Task details ▸
Output the entries below word for word, stopping once the line containing "box-sizing: border-box;" is done, and omit each picture.

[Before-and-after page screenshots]

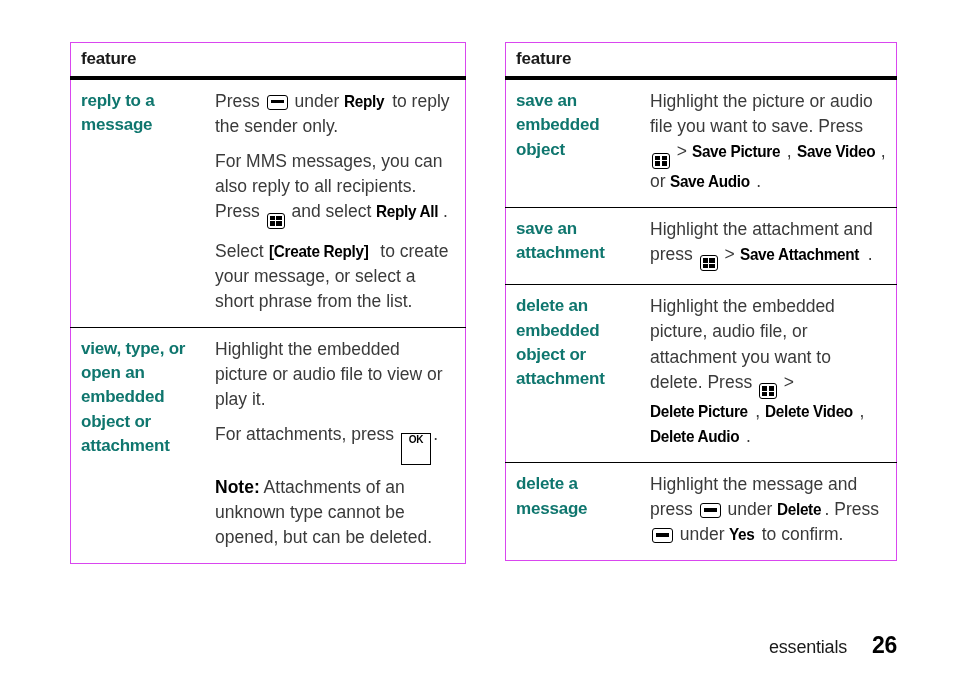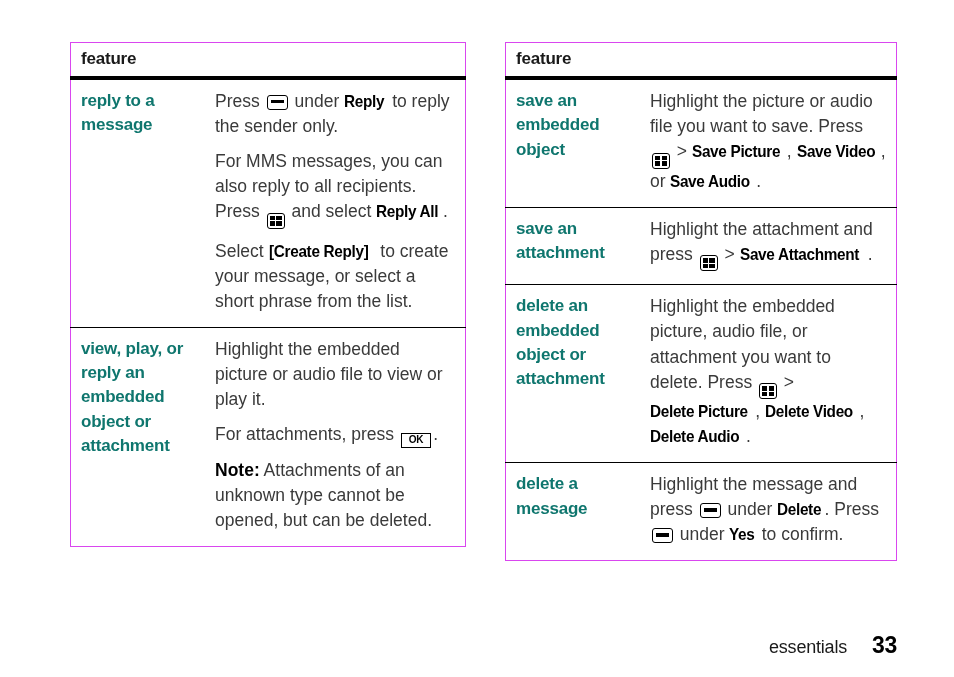--- a/index.html
+++ b/index.html
@@ -137,21 +137,21 @@
     grid-template-columns: 1fr 1fr;
     grid-template-rows: 1fr 1fr;
     gap: 1.4px;
   }
   .icon-menu .grid i {
     background: #000;
     display: block;
   }
   .icon-ok {
     min-width: 22px;
-    height: 15px;
+    height: 32px;
     border: 1.6px solid #000;
     box-sizing: border-box;
     margin: 0 2px;
     font-size: 10px;
     font-weight: bold;
     line-height: 12px;
     text-align: center;
     letter-spacing: -0.3px;
     color: #000;
     padding: 0 7px;
@@ -221,21 +221,21 @@
               <p>For MMS messages, you can also reply to all recipients. Press <span class="icon icon-menu"><span class="grid">
                     <i></i>
                     <i></i>
                     <i></i>
                     <i></i>
                   </span></span> and select <span class="ui">Reply All</span>.</p>
               <p>Select <span class="ui">[Create Reply]</span> to create your message, or select a short phrase from the list.</p>
             </td>
           </tr>
           <tr class="body-row">
-            <td class="cell-term">view, play, or reply an embedded object or attachment</td>
+            <td class="cell-term">view, type, or open an embedded object or attachment</td>
             <td class="cell-desc">
               <p>Highlight the embedded picture or audio file to view or play it.</p>
               <p>For attachments, press <span class="icon icon-ok">OK</span>.</p>
               <p><span class="lead">Note:</span> Attachments of an unknown type cannot be opened, but can be deleted.</p>
             </td>
           </tr>
         </tbody>
     </table>
   </div>
 
@@ -289,16 +289,16 @@
             </td>
           </tr>
         </tbody>
     </table>
   </div>
 
 
 
   <div class="footer">
     <span class="footer-chapter">essentials</span>
-    <span class="footer-pagenum">33</span>
+    <span class="footer-pagenum">26</span>
   </div>
 
 </div>
 
 </body></html>

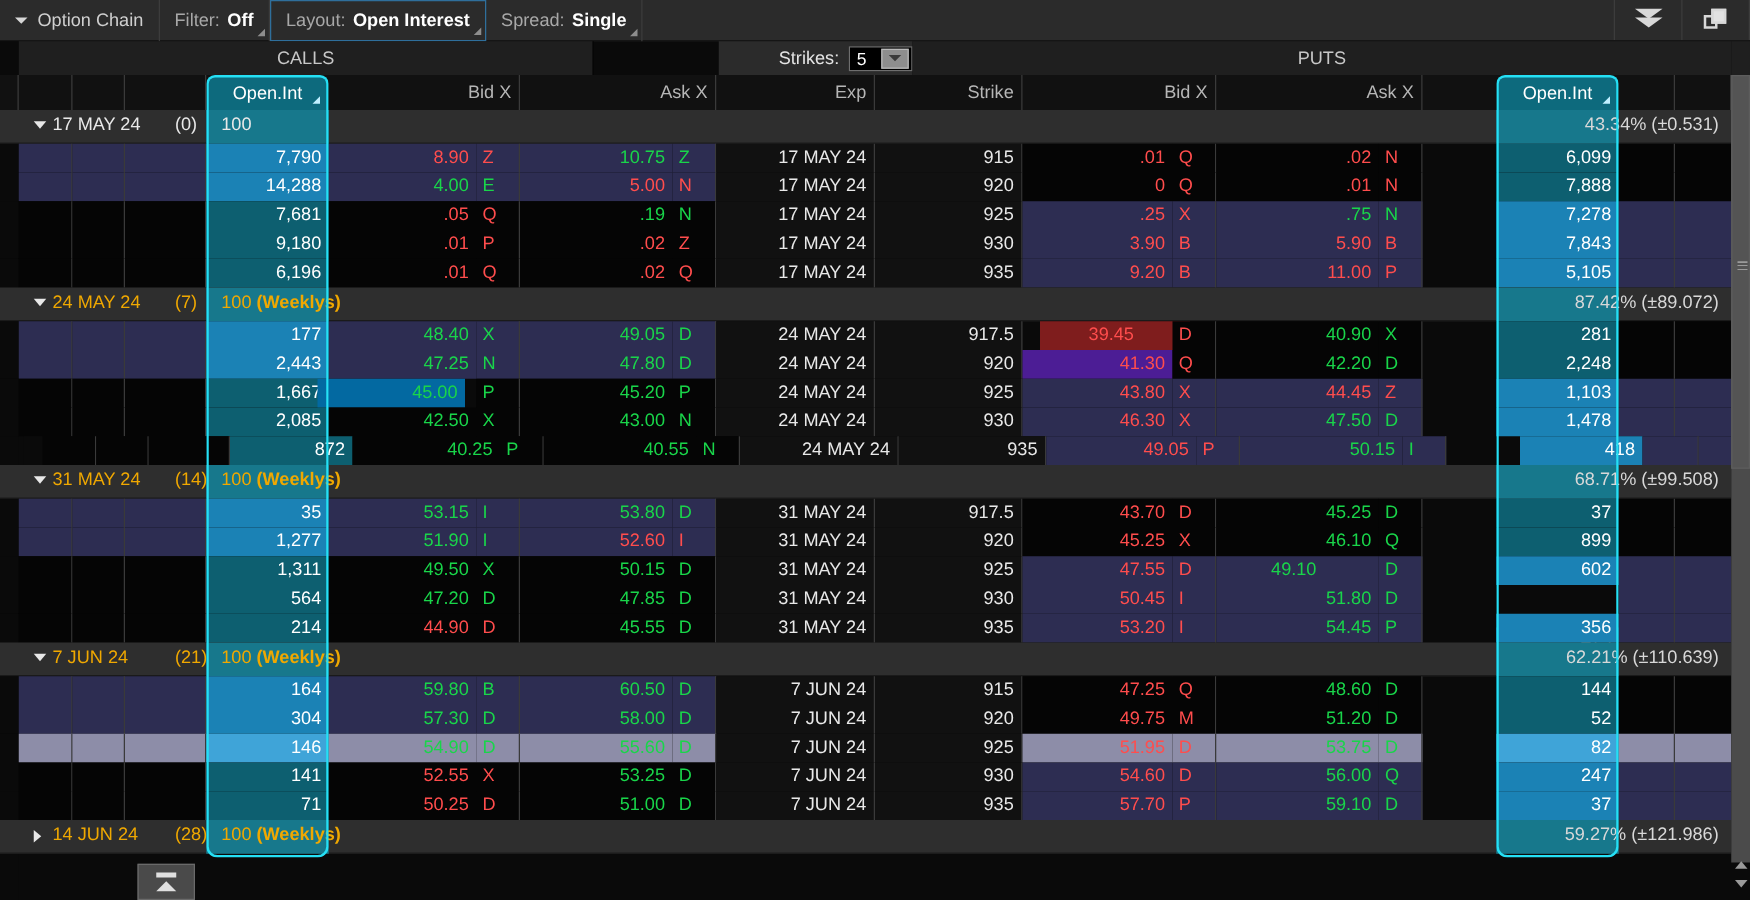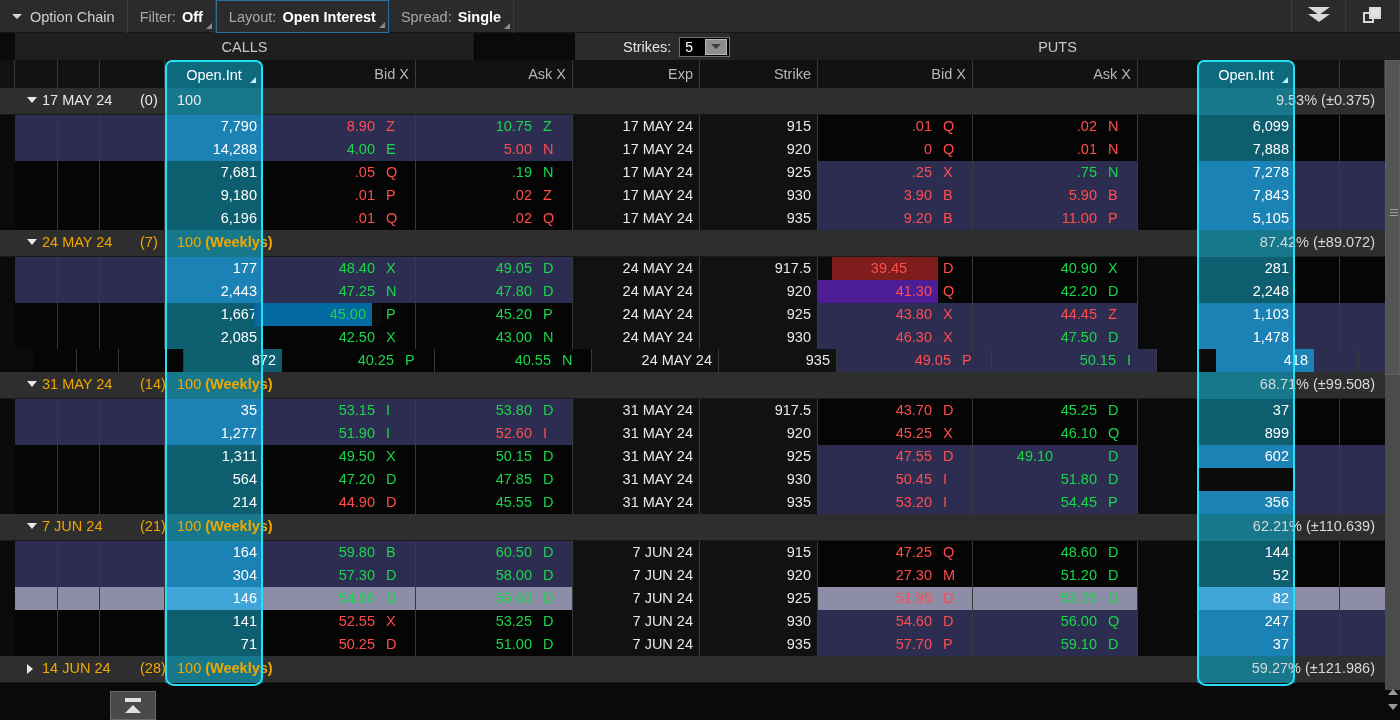--- a/index.html
+++ b/index.html
@@ -249,21 +249,21 @@
 
   <div class="left-gutter"></div>
   <div class="grid" id="grid">
       <div class="grp-hdr" style="top: 0px;">
         <div class="gh-oi-band" style="left: 165px; width: 98px;"></div>
         <div class="gh-oi-band" style="left: 1197px; width: 98px;"></div>
         <div class="exp-chev"></div>
         <div class="gh-date white">17 MAY 24</div>
         <div class="gh-dte white">(0)</div>
         <div class="gh-mult white"><span>100</span></div>
-        <div class="gh-iv">9.53% (±0.375)</div>
+        <div class="gh-iv">43.34% (±0.531)</div>
       </div>
       <div class="row" style="top: 27px;">
         <div class="cell" style="left: 0px; width: 15px;;background:#0a0a0a;border-right:none;"></div>
         <div class="cell" style="left: 15px; width: 43px;;background:#2d2d52;"></div>
         <div class="cell" style="left: 58px; width: 42px;;background:#2d2d52;"></div>
         <div class="cell" style="left: 100px; width: 65px;;background:#2d2d52;"></div>
         <div class="cell oi-cell" style="left: 165px; width: 98px;;background:#1b82b5;border-right:none;">7,790</div>
         <div class="cell val-down" style="left: 263px; width: 118px;;background:#2d2d52;border-right:none;">8.90</div>
         <div class="cell mm val-down" style="left: 381px; width: 35px;;background:#2d2d52;">Z</div>
         <div class="cell val-up" style="left: 416px; width: 122px;;background:#2d2d52;border-right:none;">10.75</div>
@@ -610,21 +610,21 @@
         <div class="cell" style="left: 15px; width: 43px;;background:#2d2d52;"></div>
         <div class="cell" style="left: 58px; width: 42px;;background:#2d2d52;"></div>
         <div class="cell" style="left: 100px; width: 65px;;background:#2d2d52;"></div>
         <div class="cell oi-cell" style="left: 165px; width: 98px;;background:#1b82b5;border-right:none;">304</div>
         <div class="cell val-up" style="left: 263px; width: 118px;;background:#2d2d52;border-right:none;">57.30</div>
         <div class="cell mm val-up" style="left: 381px; width: 35px;;background:#2d2d52;">D</div>
         <div class="cell val-up" style="left: 416px; width: 122px;;background:#2d2d52;border-right:none;">58.00</div>
         <div class="cell mm val-up" style="left: 538px; width: 35px;;background:#2d2d52;">D</div>
         <div class="cell val-neutral" style="left: 573px; width: 127px;;background:#111;">7 JUN 24</div>
         <div class="cell val-neutral" style="left: 700px; width: 118px;;background:#111;">920</div>
-        <div class="cell val-down" style="left: 818px; width: 120px;;background:#050505;border-right:none;">27.30</div>
+        <div class="cell val-down" style="left: 818px; width: 120px;;background:#050505;border-right:none;">49.75</div>
         <div class="cell mm val-down" style="left: 938px; width: 35px;;background:#050505;">M</div>
         <div class="cell val-up" style="left: 973px; width: 130px;;background:#050505;border-right:none;">51.20</div>
         <div class="cell mm val-up" style="left: 1103px; width: 35px;;background:#050505;">D</div>
         <div class="cell oi-cell" style="left: 1197px; width: 98px;;background:#0d5f70;border-right:none;">52</div>
         <div class="cell" style="left: 1295px; width: 45px;;background:#050505;"></div>
         <div class="cell" style="left: 1340px; width: 45px;;background:#050505;border-right:none;"></div>
       </div>
       <div class="row" style="top: 499px;">
         <div class="cell" style="left: 0px; width: 15px;;background:#0a0a0a;border-right:none;"></div>
         <div class="cell" style="left: 15px; width: 43px;;background:#8d8da8;"></div>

Solution for this task ▸
--- a/index.html
+++ b/index.html
@@ -137,21 +137,21 @@
     grid-template-columns: 1fr 1fr;
     grid-template-rows: 1fr 1fr;
     gap: 1.4px;
   }
   .icon-menu .grid i {
     background: #000;
     display: block;
   }
   .icon-ok {
     min-width: 22px;
-    height: 15px;
+    height: 32px;
     border: 1.6px solid #000;
     box-sizing: border-box;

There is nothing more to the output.